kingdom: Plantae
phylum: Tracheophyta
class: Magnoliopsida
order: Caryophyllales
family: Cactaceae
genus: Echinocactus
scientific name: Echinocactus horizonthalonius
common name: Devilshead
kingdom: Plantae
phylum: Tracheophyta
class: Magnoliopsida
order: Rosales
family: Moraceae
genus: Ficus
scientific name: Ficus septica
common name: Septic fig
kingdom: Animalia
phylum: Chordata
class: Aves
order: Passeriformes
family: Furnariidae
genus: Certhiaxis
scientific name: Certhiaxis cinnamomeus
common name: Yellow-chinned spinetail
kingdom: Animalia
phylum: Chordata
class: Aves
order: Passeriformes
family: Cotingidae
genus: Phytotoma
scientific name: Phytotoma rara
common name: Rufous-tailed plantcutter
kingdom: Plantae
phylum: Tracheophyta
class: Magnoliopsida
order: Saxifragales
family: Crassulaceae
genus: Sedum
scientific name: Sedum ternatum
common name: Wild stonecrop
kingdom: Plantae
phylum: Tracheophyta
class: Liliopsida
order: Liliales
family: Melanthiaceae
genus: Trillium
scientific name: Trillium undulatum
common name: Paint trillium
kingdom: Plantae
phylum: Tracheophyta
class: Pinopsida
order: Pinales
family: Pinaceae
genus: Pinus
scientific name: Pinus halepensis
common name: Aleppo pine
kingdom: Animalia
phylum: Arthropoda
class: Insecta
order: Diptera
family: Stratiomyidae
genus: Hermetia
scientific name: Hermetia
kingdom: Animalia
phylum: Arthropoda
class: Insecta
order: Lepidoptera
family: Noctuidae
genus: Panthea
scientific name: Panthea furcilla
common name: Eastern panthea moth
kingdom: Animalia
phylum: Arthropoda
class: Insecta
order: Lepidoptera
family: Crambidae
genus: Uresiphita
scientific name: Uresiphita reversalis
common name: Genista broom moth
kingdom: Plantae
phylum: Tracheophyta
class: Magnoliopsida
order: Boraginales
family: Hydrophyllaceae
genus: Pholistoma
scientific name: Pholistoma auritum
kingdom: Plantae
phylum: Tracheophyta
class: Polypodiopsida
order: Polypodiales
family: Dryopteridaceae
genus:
■ ■ ■ ■
Exercise instructions ▸ Write out every line of the data above word for word, without changing anything.

Expected answer ▸
kingdom: Plantae
phylum: Tracheophyta
class: Magnoliopsida
order: Caryophyllales
family: Cactaceae
genus: Echinocactus
scientific name: Echinocactus horizonthalonius
common name: Devilshead
kingdom: Plantae
phylum: Tracheophyta
class: Magnoliopsida
order: Rosales
family: Moraceae
genus: Ficus
scientific name: Ficus septica
common name: Septic fig
kingdom: Animalia
phylum: Chordata
class: Aves
order: Passeriformes
family: Furnariidae
genus: Certhiaxis
scientific name: Certhiaxis cinnamomeus
common name: Yellow-chinned spinetail
kingdom: Animalia
phylum: Chordata
class: Aves
order: Passeriformes
family: Cotingidae
genus: Phytotoma
scientific name: Phytotoma rara
common name: Rufous-tailed plantcutter
kingdom: Plantae
phylum: Tracheophyta
class: Magnoliopsida
order: Saxifragales
family: Crassulaceae
genus: Sedum
scientific name: Sedum ternatum
common name: Wild stonecrop
kingdom: Plantae
phylum: Tracheophyta
class: Liliopsida
order: Liliales
family: Melanthiaceae
genus: Trillium
scientific name: Trillium undulatum
common name: Paint trillium
kingdom: Plantae
phylum: Tracheophyta
class: Pinopsida
order: Pinales
family: Pinaceae
genus: Pinus
scientific name: Pinus halepensis
common name: Aleppo pine
kingdom: Animalia
phylum: Arthropoda
class: Insecta
order: Diptera
family: Stratiomyidae
genus: Hermetia
scientific name: Hermetia
kingdom: Animalia
phylum: Arthropoda
class: Insecta
order: Lepidoptera
family: Noctuidae
genus: Panthea
scientific name: Panthea furcilla
common name: Eastern panthea moth
kingdom: Animalia
phylum: Arthropoda
class: Insecta
order: Lepidoptera
family: Crambidae
genus: Uresiphita
scientific name: Uresiphita reversalis
common name: Genista broom moth
kingdom: Plantae
phylum: Tracheophyta
class: Magnoliopsida
order: Boraginales
family: Hydrophyllaceae
genus: Pholistoma
scientific name: Pholistoma auritum
kingdom: Plantae
phylum: Tracheophyta
class: Polypodiopsida
order: Polypodiales
family: Dryopteridaceae
genus:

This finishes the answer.